═══ Records for this task ═══

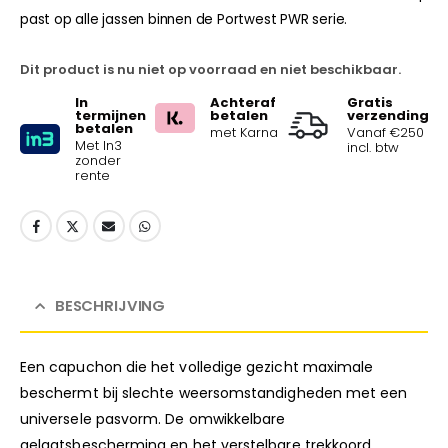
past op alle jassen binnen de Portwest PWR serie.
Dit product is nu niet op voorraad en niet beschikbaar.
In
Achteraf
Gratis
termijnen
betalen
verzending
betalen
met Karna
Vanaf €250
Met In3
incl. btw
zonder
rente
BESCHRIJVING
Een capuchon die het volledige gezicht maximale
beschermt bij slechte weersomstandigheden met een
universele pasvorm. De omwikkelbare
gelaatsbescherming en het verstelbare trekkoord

═══
═══ Records for this task ═══

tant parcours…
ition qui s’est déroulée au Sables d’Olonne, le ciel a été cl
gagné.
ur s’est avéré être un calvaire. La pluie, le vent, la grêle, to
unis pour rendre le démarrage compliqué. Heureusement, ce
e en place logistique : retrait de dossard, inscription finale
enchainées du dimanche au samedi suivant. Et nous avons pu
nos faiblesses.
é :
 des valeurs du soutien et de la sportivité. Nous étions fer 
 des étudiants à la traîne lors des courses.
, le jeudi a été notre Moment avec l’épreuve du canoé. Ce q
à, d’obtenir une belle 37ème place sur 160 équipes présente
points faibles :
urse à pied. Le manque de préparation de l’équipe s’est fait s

═══

Problem description:
Begin with the line that has "past op alle" in the listing above and end after the line that has "gelaatsbescherming en het"; output those lines exactly.

Completed task:
past op alle jassen binnen de Portwest PWR serie.
Dit product is nu niet op voorraad en niet beschikbaar.
In
Achteraf
Gratis
termijnen
betalen
verzending
betalen
met Karna
Vanaf €250
Met In3
incl. btw
zonder
rente
BESCHRIJVING
Een capuchon die het volledige gezicht maximale
beschermt bij slechte weersomstandigheden met een
universele pasvorm. De omwikkelbare
gelaatsbescherming en het verstelbare trekkoord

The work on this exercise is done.